Facebook Privacy: Why the Government Wants to Make Sure Your Account is Never Private
Technology is increasingly placing social media and the natural curiosity of people at crossroads with privacy rights advocates, law enforcement, and national security. Smartphones with video and audio functionality coupled with destination sites have turned billions of people into photographers, bloggers, journalists, and chroniclers of events. It is interesting that the diaries our daughters and sisters used to hide in their sock drawers have now turned into thousands of blogging sites and social media giants like Facebook, MySpace, and Google +.
The most embarrassing and controversial pictures and videos that used to end up in shoe boxes now are routinely and regularly posted on YouTube, Instagram, and Pinterest. It was once like pulling teeth to get a teenager to “express his feelings,” but now there is an incessant need to share every thought through Twitter. Our sons and brothers who used to play it cool and macho by being the “strong silent type” have forever broken that mythical persona and proven that they are just has chatty and love to gossip as much as your stereotypical nosey neighbor.
People who used to respect the privacy of others are constantly snapping pictures and uploading videos to the web. You can no longer tell someone to “mind their own business” when so many of us share all our business down to the last micro moment. We share everything and post every fleeting thought, every moment of our life no matter how inconsequential on Reddit and Facebook. Parents who were always asking their children “where are you going and who you are going with?" now have a new tool to track their kids, it’s called “friending and circles” and of course there is Foursquare. There is no mystery in the dating game when we have chronicled our entire existence on multiple web site meeting places e.g. Meetup, Ning or Tagged, or LinkeIn.
Is it any wonder that the government took notice of this wellspring of information and is trying to use it in the “pursuit of national security?” We always suspected that “big brother’ was spying on us and now the government is seeking to acknowledge and codify its intent to openly spy on the public. The Obama administration has sought to expand the PATRIOT Act and the Foreign Intelligence Surveillance Act to include wireless and warrantless search and seizure of e-mail, Facebook messages, internet history and other digital web-based data. The government is keenly aware that social media has become a tool for both trivial pursuit and a meeting place for freedom fighters, anarchists, and terrorists. Social media has played a significant role in overturning governments, as was the case in the Arab Spring which began with Facebook- and Twitter-based protests in Egypt and Tunisia. The government is so intent on capturing this information that it is rumored to be building a massive data center in Utah designed to be able to store a yottabyte (one quadrillion gigabytes) of information.

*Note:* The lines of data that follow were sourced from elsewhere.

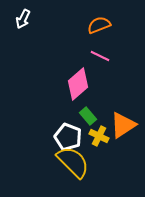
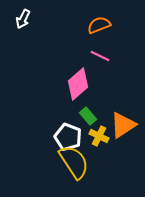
yellow semicircle: moved 1 px right; rotated 12 degrees clockwise
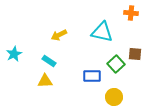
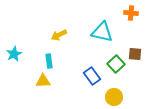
cyan rectangle: rotated 48 degrees clockwise
blue rectangle: rotated 54 degrees clockwise
yellow triangle: moved 2 px left
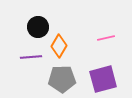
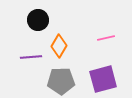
black circle: moved 7 px up
gray pentagon: moved 1 px left, 2 px down
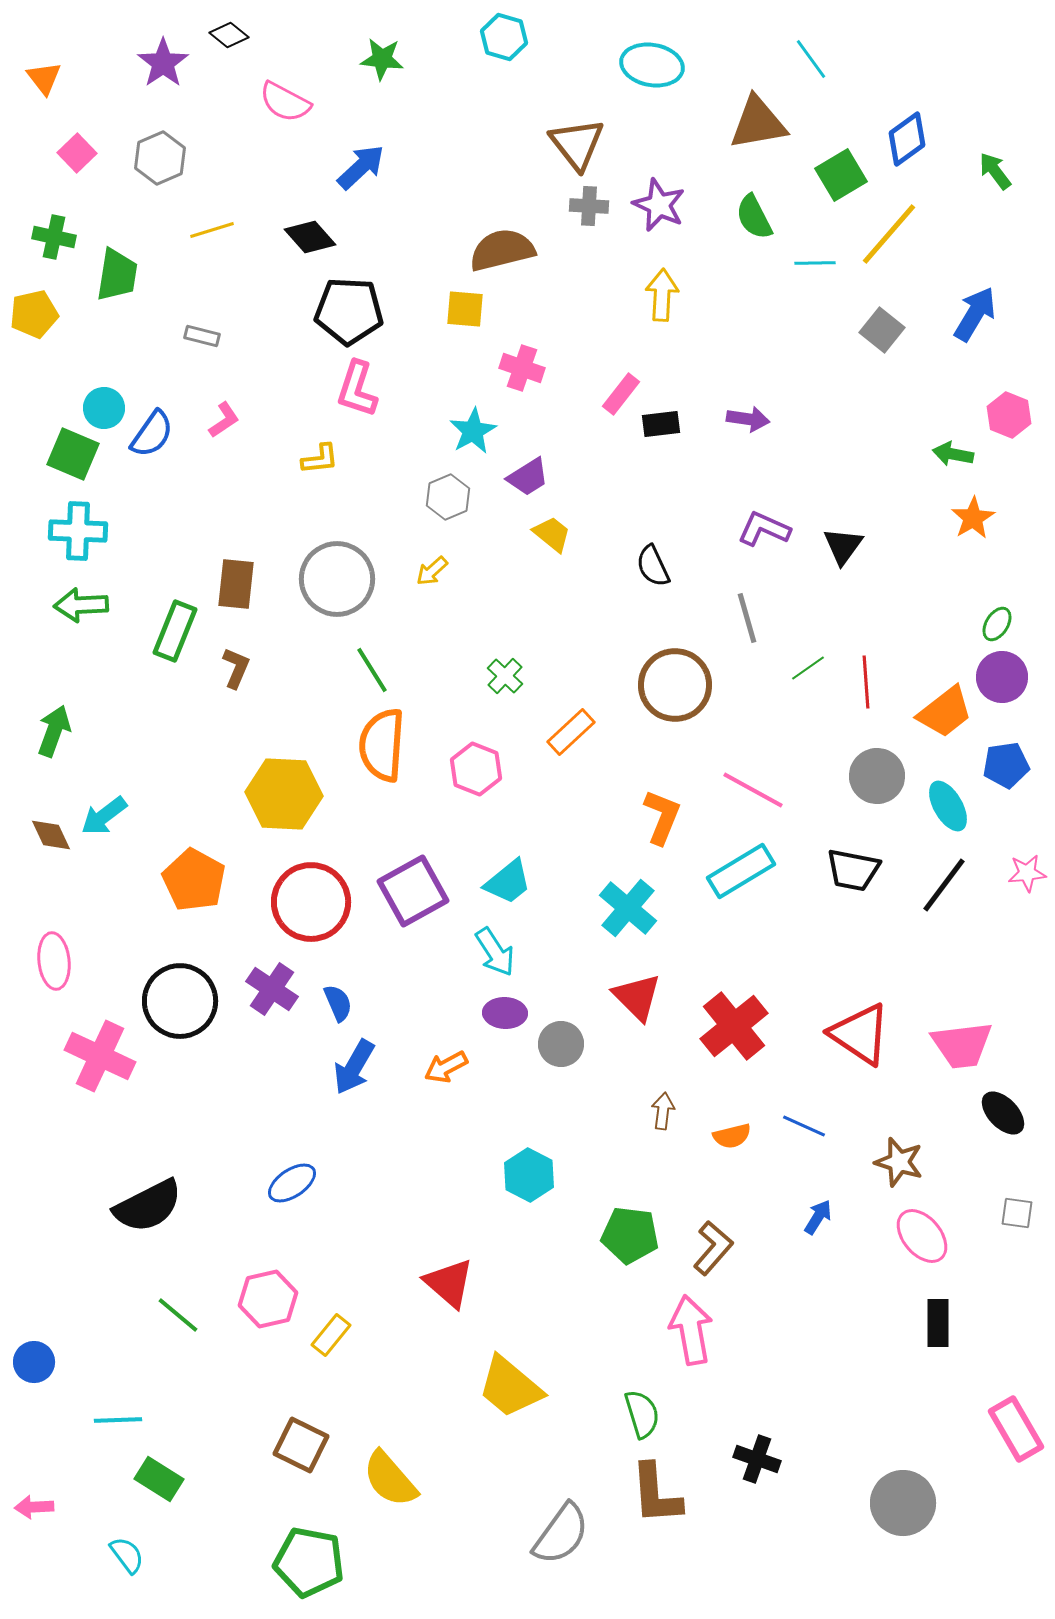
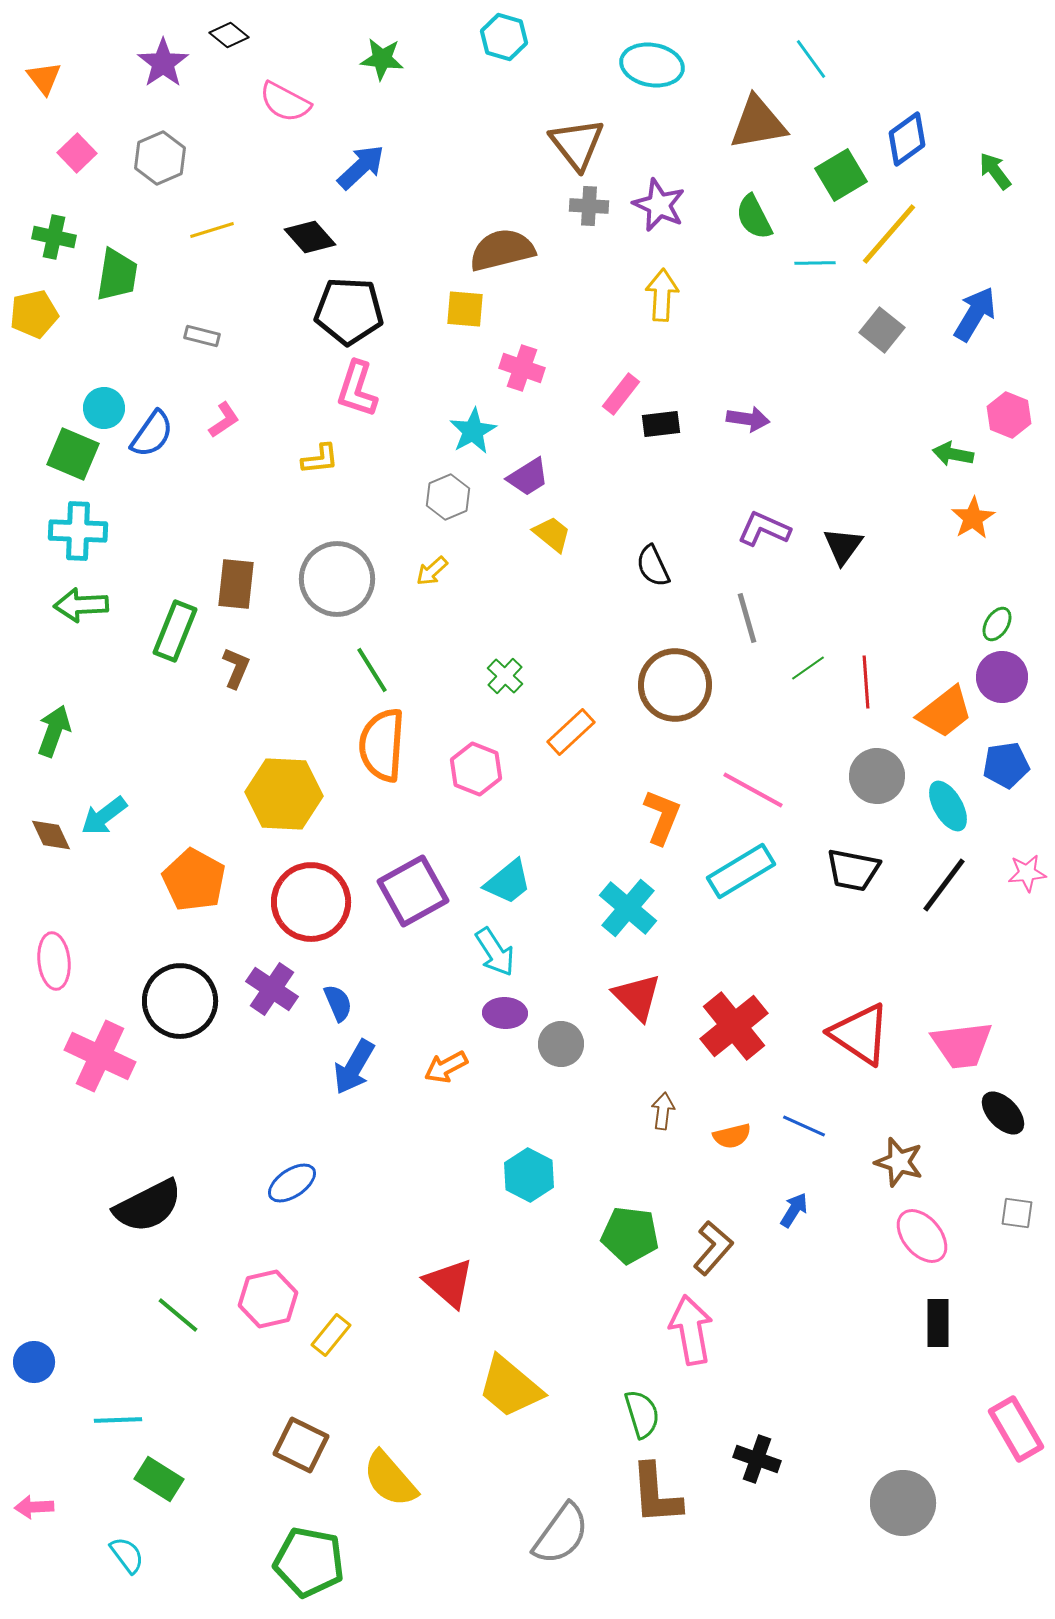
blue arrow at (818, 1217): moved 24 px left, 7 px up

As is always the case the government law enforcement agencies want the option to spy on you using modern technology like drone planes and data mining robots, but they don’t want you as a citizen using that technology against them in the same way. In a recent decision, the Supreme Court found it legal to record law enforcement officials in the course of them performing their duties. The Court ruled that there is no expectation of privacy when a police officer is making an arrest or conducting an investigation or any other standard police duty. The Court found that an Illinois law that made it a crime to record police officers violated the “free speech and free press guarantees in the First Amendment.”
Privacy laws add to the complexity of the new paradigm. Only 12 states have what is known as “all consent laws” which require that all parties be notified of an audio recording. The Electronic Communication Privacy Act currently (ECPA) protects warrantless seizure of stored data, e.g. email. However as the Electronic Frontier Foundation (EFF) points out the data you store on social media and other websites is owned by the service provider and the service provider may comply with the government to release any and all information based on its own data privacy policies, terms of service, general counsel, and law enforcement guidelines.
The Digital Due Process Coalition (DDPC) seeks to modernize and reform privacy laws, specifically the ECPA, to reflect modern technology and comply with the Fourth Amendment. DDDPC is focused on how the current law treats “access to email and other private communications stored in the cloud, access to location information, and the use of subpoenas to obtain transactional data.”
The ACLU notes that the technology used by the government and private companies to track online activity is “advancing rapidly and has become highly sophisticated.” They have a campaign, Privacy 2.0, which is hosted on their website Dotrights.org whose mission is to educate the public on internet privacy rights.
Judge Richard Posner, who dissented in the Illinois case, captured perfectly the juxtaposition of users’ intent on sharing their lives through technology and law enforcement wanting to do the same. He wrote “privacy is a social value. And so, of course, is public safety.”